● **Problem**
Retype every line of the listing below, keeping each word, letter and mark the same.

● **Records provided**
________________
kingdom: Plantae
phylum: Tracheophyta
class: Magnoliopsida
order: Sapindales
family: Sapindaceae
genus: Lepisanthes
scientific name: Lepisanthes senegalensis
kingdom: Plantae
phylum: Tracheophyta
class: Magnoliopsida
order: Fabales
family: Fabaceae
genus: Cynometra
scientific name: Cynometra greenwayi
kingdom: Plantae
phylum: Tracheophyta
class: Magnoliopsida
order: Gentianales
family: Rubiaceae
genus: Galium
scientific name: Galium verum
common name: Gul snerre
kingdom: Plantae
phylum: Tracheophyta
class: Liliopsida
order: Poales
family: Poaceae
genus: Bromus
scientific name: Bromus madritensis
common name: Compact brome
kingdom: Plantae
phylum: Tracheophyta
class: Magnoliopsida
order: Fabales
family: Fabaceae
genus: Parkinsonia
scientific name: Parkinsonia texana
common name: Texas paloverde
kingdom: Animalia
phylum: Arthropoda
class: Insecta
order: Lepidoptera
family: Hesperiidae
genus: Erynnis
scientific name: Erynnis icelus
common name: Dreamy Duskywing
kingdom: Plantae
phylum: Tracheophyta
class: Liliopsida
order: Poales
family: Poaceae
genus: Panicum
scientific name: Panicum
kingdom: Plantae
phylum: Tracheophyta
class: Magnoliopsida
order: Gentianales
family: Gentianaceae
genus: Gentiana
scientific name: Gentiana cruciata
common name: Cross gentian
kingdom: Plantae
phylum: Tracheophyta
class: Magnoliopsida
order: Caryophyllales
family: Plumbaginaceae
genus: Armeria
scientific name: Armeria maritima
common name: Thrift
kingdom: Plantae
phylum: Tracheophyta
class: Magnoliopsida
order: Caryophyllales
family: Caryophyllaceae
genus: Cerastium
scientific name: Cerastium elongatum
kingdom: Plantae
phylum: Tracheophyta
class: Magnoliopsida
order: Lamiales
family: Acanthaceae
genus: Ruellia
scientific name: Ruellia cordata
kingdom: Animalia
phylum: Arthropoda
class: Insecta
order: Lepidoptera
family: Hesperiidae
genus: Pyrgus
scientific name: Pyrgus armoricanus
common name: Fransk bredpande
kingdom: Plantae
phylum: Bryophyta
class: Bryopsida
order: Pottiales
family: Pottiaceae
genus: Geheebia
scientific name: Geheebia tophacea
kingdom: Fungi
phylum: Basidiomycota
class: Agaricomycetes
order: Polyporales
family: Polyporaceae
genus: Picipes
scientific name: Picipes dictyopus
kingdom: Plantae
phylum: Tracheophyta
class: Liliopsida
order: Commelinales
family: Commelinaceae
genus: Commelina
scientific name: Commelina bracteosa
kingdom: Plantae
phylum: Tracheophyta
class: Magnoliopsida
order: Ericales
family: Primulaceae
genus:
________________
● **Reply**
kingdom: Plantae
phylum: Tracheophyta
class: Magnoliopsida
order: Sapindales
family: Sapindaceae
genus: Lepisanthes
scientific name: Lepisanthes senegalensis
kingdom: Plantae
phylum: Tracheophyta
class: Magnoliopsida
order: Fabales
family: Fabaceae
genus: Cynometra
scientific name: Cynometra greenwayi
kingdom: Plantae
phylum: Tracheophyta
class: Magnoliopsida
order: Gentianales
family: Rubiaceae
genus: Galium
scientific name: Galium verum
common name: Gul snerre
kingdom: Plantae
phylum: Tracheophyta
class: Liliopsida
order: Poales
family: Poaceae
genus: Bromus
scientific name: Bromus madritensis
common name: Compact brome
kingdom: Plantae
phylum: Tracheophyta
class: Magnoliopsida
order: Fabales
family: Fabaceae
genus: Parkinsonia
scientific name: Parkinsonia texana
common name: Texas paloverde
kingdom: Animalia
phylum: Arthropoda
class: Insecta
order: Lepidoptera
family: Hesperiidae
genus: Erynnis
scientific name: Erynnis icelus
common name: Dreamy Duskywing
kingdom: Plantae
phylum: Tracheophyta
class: Liliopsida
order: Poales
family: Poaceae
genus: Panicum
scientific name: Panicum
kingdom: Plantae
phylum: Tracheophyta
class: Magnoliopsida
order: Gentianales
family: Gentianaceae
genus: Gentiana
scientific name: Gentiana cruciata
common name: Cross gentian
kingdom: Plantae
phylum: Tracheophyta
class: Magnoliopsida
order: Caryophyllales
family: Plumbaginaceae
genus: Armeria
scientific name: Armeria maritima
common name: Thrift
kingdom: Plantae
phylum: Tracheophyta
class: Magnoliopsida
order: Caryophyllales
family: Caryophyllaceae
genus: Cerastium
scientific name: Cerastium elongatum
kingdom: Plantae
phylum: Tracheophyta
class: Magnoliopsida
order: Lamiales
family: Acanthaceae
genus: Ruellia
scientific name: Ruellia cordata
kingdom: Animalia
phylum: Arthropoda
class: Insecta
order: Lepidoptera
family: Hesperiidae
genus: Pyrgus
scientific name: Pyrgus armoricanus
common name: Fransk bredpande
kingdom: Plantae
phylum: Bryophyta
class: Bryopsida
order: Pottiales
family: Pottiaceae
genus: Geheebia
scientific name: Geheebia tophacea
kingdom: Fungi
phylum: Basidiomycota
class: Agaricomycetes
order: Polyporales
family: Polyporaceae
genus: Picipes
scientific name: Picipes dictyopus
kingdom: Plantae
phylum: Tracheophyta
class: Liliopsida
order: Commelinales
family: Commelinaceae
genus: Commelina
scientific name: Commelina bracteosa
kingdom: Plantae
phylum: Tracheophyta
class: Magnoliopsida
order: Ericales
family: Primulaceae
genus:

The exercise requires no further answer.